> **Passage shown**
========================================

I know Terry you will have something to say to me on this (and prob a few others) but I don't think that Victoria Stillwell is good enough to 'compete' with CM and his empire.
Her technique, spiel and lets be honest her knowledge is not good enough and too easy to poke holes in - if we want to 'compete' (don't like the term here) with DW and the likes we have to be bullet proof and very very very good.
I have watched all her eps from the UK series' and all the US ones that have been aired here so far (there may be more?) but she is just not good enough. Don't get me wrong when it first started in the UK she was worse and seems to have got better advisors/researchers and certainly R+ friends since she went stateside but those early eps are still available to watch invarious places around the web and occassionally repeated on TV   

To truly promote the R+ message we need someone better able to represent R+ training. Just my two cents and concern


----------



## leashedForLife (Nov 1, 2009)

tripod said:


> ...I don't think that Victoria Stillwell is good enough to 'compete' with CM and his empire.


hey, anne! :--) 
nope, no argument from me... but IMO it is not *vic stilwell* who is COMPETING - it is pos-R as a method. 
its a doggone shame, but at the moment, she IS the only pos-R trainer with a major evening-show  bummer, 
i would dearly love to see competition with 2 or 3 shows of REWARD-based training vs jerk, choke, poke, 
but whaddya gonna do?

:huh: _*Man Vs Wolf-Dog*_ is sexy; _*rags-to-riches*_ is sexy; _*nature red in tooth + claw*_ is sexy; 
_*friendless underdog becomes celebrity*_ is sexy;
_*teaching dogs to happily live in harmony with humans, and to have fun together?*_* NOT sexy. * :nonod:

i don't think *victoria is brilliant as a trainer - she's good, but not knock yer sox off - 
her handling + timing are good but not great; her leash skills are sound, but not excellent. 
as a presenter, she is likable, approachable + expressive; when the woman showed her PINNING tactic 
on little Toby, her face was a vivid image of her roiling emotions: horror, amusement, and worry, LOL. 
but she is hampered by the filming + editing done, too - they could make the training the FOCUS, 
instead of a sideline to human-drama: _will mumsy boot her darling-doggie out of the bed 
so hubby can lie there?  will the BF allow the woman - to whom he GAVE the dog 
as a pup - to [shock! horror!...] CASTRATE his... errrmmm, Her dog?! 
tune in tomorrow, same time, same channel..._ ~sigh...~

just ONCE, it would be nice to see a training-show focus on TRAINING - like *Good Dog U.*


tripod said:


> Her technique, spiel and lets be honest... knowledge is not good enough...
> [its] easy to poke holes in - if we want to 'compete' (don't like the term here) with DW and [his ilk] we have to be bullet proof and very very very good.[snip]...

========================================

Absolute pixel position data:
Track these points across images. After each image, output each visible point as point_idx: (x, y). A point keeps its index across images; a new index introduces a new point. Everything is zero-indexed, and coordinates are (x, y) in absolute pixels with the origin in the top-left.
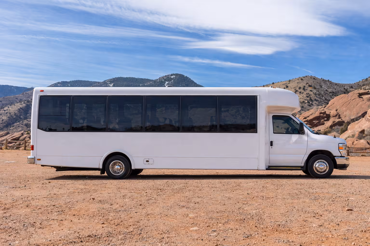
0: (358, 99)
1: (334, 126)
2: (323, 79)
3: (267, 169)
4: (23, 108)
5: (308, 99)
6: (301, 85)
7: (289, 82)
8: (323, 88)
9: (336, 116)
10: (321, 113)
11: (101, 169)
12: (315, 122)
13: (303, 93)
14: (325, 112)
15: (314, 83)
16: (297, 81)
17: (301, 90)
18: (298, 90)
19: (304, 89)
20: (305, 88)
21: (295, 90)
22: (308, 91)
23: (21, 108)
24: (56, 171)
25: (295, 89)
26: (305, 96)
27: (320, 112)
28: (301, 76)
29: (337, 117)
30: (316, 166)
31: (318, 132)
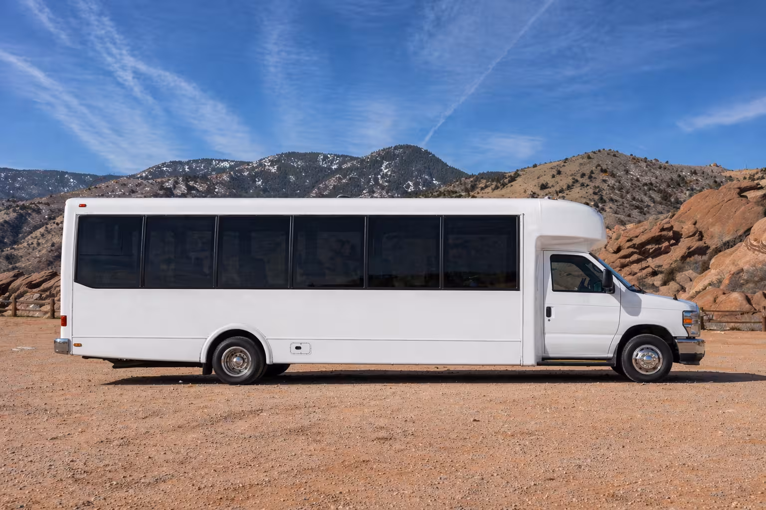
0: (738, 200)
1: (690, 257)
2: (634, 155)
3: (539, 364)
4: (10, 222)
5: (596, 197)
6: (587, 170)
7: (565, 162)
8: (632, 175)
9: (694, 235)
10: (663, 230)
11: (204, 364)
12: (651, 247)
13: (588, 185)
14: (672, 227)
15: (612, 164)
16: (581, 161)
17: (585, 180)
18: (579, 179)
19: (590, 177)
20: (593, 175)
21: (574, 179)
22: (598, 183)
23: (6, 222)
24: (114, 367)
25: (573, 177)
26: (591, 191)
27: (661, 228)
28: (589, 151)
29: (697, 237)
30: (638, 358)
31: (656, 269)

========================================

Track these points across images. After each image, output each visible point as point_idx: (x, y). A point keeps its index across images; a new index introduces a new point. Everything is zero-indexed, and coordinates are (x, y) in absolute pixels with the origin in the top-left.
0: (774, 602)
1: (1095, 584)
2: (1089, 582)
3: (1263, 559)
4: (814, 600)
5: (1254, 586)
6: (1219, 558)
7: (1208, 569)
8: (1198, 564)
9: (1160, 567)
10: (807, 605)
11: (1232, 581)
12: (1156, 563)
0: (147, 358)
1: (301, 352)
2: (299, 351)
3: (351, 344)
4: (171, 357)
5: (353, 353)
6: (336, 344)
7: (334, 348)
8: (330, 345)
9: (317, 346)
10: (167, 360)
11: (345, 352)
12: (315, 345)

========================================

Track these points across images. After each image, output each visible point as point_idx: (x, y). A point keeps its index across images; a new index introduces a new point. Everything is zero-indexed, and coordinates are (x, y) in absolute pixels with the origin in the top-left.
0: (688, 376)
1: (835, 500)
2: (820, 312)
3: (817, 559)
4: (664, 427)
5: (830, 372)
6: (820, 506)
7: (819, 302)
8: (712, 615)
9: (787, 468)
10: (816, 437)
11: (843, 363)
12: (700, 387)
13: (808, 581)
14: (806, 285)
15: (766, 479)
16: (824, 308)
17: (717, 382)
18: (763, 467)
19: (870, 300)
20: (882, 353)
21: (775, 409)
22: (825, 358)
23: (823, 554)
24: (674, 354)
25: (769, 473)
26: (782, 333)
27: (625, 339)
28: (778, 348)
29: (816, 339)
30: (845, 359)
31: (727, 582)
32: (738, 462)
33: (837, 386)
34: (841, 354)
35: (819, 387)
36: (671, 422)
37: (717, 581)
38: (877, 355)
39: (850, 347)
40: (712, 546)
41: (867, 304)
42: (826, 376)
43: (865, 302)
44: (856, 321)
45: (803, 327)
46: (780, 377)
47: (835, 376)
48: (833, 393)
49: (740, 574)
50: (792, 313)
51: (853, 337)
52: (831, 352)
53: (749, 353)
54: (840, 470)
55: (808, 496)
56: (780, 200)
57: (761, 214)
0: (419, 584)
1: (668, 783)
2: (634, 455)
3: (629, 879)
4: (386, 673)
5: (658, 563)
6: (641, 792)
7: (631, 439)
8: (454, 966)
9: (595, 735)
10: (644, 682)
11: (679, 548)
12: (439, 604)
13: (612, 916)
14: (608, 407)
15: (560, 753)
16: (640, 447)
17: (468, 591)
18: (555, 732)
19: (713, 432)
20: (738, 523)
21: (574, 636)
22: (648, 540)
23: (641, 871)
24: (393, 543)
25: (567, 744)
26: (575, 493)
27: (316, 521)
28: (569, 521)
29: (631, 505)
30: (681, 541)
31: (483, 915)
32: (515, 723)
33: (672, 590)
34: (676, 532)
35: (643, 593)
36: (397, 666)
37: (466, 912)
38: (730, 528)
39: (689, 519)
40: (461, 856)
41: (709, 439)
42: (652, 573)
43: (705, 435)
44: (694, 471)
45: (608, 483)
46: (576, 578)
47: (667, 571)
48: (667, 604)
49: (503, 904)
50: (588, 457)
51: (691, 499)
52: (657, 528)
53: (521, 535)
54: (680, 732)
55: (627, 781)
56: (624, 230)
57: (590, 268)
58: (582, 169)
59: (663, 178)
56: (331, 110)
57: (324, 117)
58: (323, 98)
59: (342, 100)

========================================

> **Work instructions**
[1] Retype the dog-training thread starting with "Her technique, spiel and lets be honest her" and going on through "(Nov 1, 2009)".
[2] Answer these about the dog-training thread:
(a) What date is shown on the post by leashedForLife?
(b) What name does leashedForLife greet at the start of the reply?
(c) Which show does leashedForLife give as a training show that focuses on training?
Use only the dog-training thread to do this.

> **Responses in order**
[1]
Her technique, spiel and lets be honest her knowledge is not good enough and too easy to poke holes in - if we want to 'compete' (don't like the term here) with DW and the likes we have to be bullet proof and very very very good.
I have watched all her eps from the UK series' and all the US ones that have been aired here so far (there may be more?) but she is just not good enough. Don't get me wrong when it first started in the UK she was worse and seems to have got better advisors/researchers and certainly R+ friends since she went stateside but those early eps are still available to watch invarious places around the web and occassionally repeated on TV   

To truly promote the R+ message we need someone better able to represent R+ training. Just my two cents and concern


----------



## leashedForLife (Nov 1, 2009)

[2]
(a) Nov 1, 2009
(b) Anne
(c) Good Dog U.